# hit the same field 4 days apart



## possumfoot (Nov 7, 2006)

the first day we hunted the field.. i believe i have perfected the art of hiding layouts in wheat..
5 guns.. not a bad day.. 75










the next morning before we pulled the dekes.. we were all exhausted to we left em out over night..
2 of us had an ok shoot before the rest of the crew got out of bed.. picked up 21.. a few of the birds were a ways out in the field so they did not get picked up till the trip out..









same field.. set up about 250 yards from the set up just a few days before.. picked up 86 and had another group in the field set up about 400 yards away... skybusting... saw em knock down 5 birds.. we should have killed @120.. 








oh and i killed 2 bands  one was a juvy snow.. the other was the 86th bird of the day. wheeler in the field, blinds striped and open. decoys partially picked up and everyone walking around.. a ross banded in 06.. i was @ 15 feet from my blind when i saw it sailing.. calmly walked over and grabbed my gun.. it just kept comming till i shot it at 20 yards.. with T's


----------



## nodakoutdoors.com (Feb 27, 2002)

Nice work - you got any pictures of the blinds?


----------



## Firehunter (Feb 3, 2010)

Chris Hustad said:


> Nice work - you got any pictures of the blinds?
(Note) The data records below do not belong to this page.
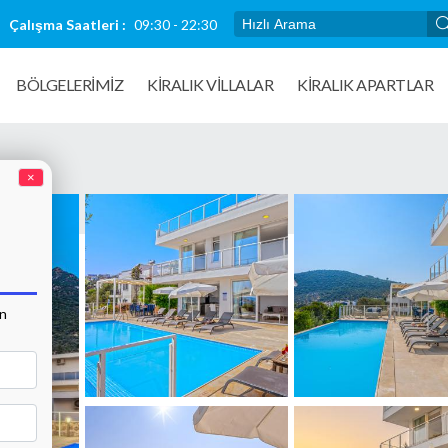
Çalışma Saatleri :
09:30 - 22:30
BÖLGELERİMİZ
KIRALIK VILLALAR
KİRALIK APARTLAR
×
an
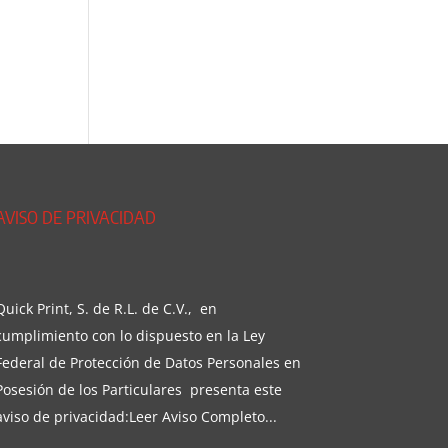
AVISO DE PRIVACIDAD
Quick Print, S. de R.L. de C.V., en
cumplimiento con lo dispuesto en la Ley
Federal de Protección de Datos Personales en
Posesión de los Particulares presenta este
aviso de privacidad:
Leer Aviso Completo...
I was think the same thing how did u hide in that field?


----------



## teamshakeandbake (Oct 14, 2008)

im guessing he dug the blinds in???? Nice hunt tho!!


----------



## greengoblin (Feb 16, 2010)

we want pictures of the blinds


----------



## guythathunts (Mar 3, 2009)

Do you by chance have pictures of the blinds?


----------



## Buck25 (Mar 27, 2008)

the blinds are in all the pictures...you dont see them?


----------



## quackkilla (Mar 13, 2008)

I cant see em!


----------



## Bruce (Dec 12, 2003)

I see how you do it. The camo is dead birds.


----------



## shooteminthelips (Jun 13, 2007)

Gosh if it were me I would have just set the blinds up in that long grass around the edge of the field and they would have never known I was there.


----------



## GoSnow (Feb 20, 2011)

shooteminthelips said:


> Gosh if it were me I would have just set the blinds up in that long grass around the edge of the field and they would have never known I was there.


They could have as the wheat ends.


----------



## possumfoot (Nov 7, 2006)

shooteminthelips said:


> Gosh if it were me I would have just set the blinds up in that long grass around the edge of the field and they would have never known I was there.
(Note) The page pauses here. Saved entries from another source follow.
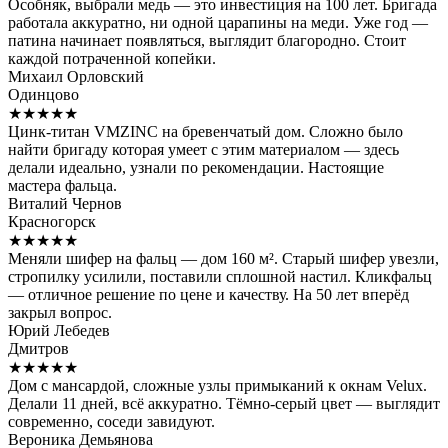
Особняк, выбрали медь — это инвестиция на 100 лет. Бригада
работала аккуратно, ни одной царапины на меди. Уже год —
патина начинает появляться, выглядит благородно. Стоит
каждой потраченной копейки.
Михаил Орловский
Одинцово
★★★★★
Цинк-титан VMZINC на бревенчатый дом. Сложно было
найти бригаду которая умеет с этим материалом — здесь
делали идеально, узнали по рекомендации. Настоящие
мастера фальца.
Виталий Чернов
Красногорск
★★★★★
Меняли шифер на фальц — дом 160 м². Старый шифер увезли,
стропилку усилили, поставили сплошной настил. Кликфальц
— отличное решение по цене и качеству. На 50 лет вперёд
закрыл вопрос.
Юрий Лебедев
Дмитров
★★★★★
Дом с мансардой, сложные узлы примыканий к окнам Velux.
Делали 11 дней, всё аккуратно. Тёмно-серый цвет — выглядит
современно, соседи завидуют.
Вероника Демьянова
yea, they really busted us.. ans thats not just tall grass.. it a strip of grass about a foot wide and a 10 foot deep dredge ditch..

geese are a bit reluctent to get too close to edges around here


----------



## shooteminthelips (Jun 13, 2007)

Looks like the edge is shotgun range of your spread.


----------



## possumfoot (Nov 7, 2006)

not quite..

104 steps from the edge to the nearest deke..


----------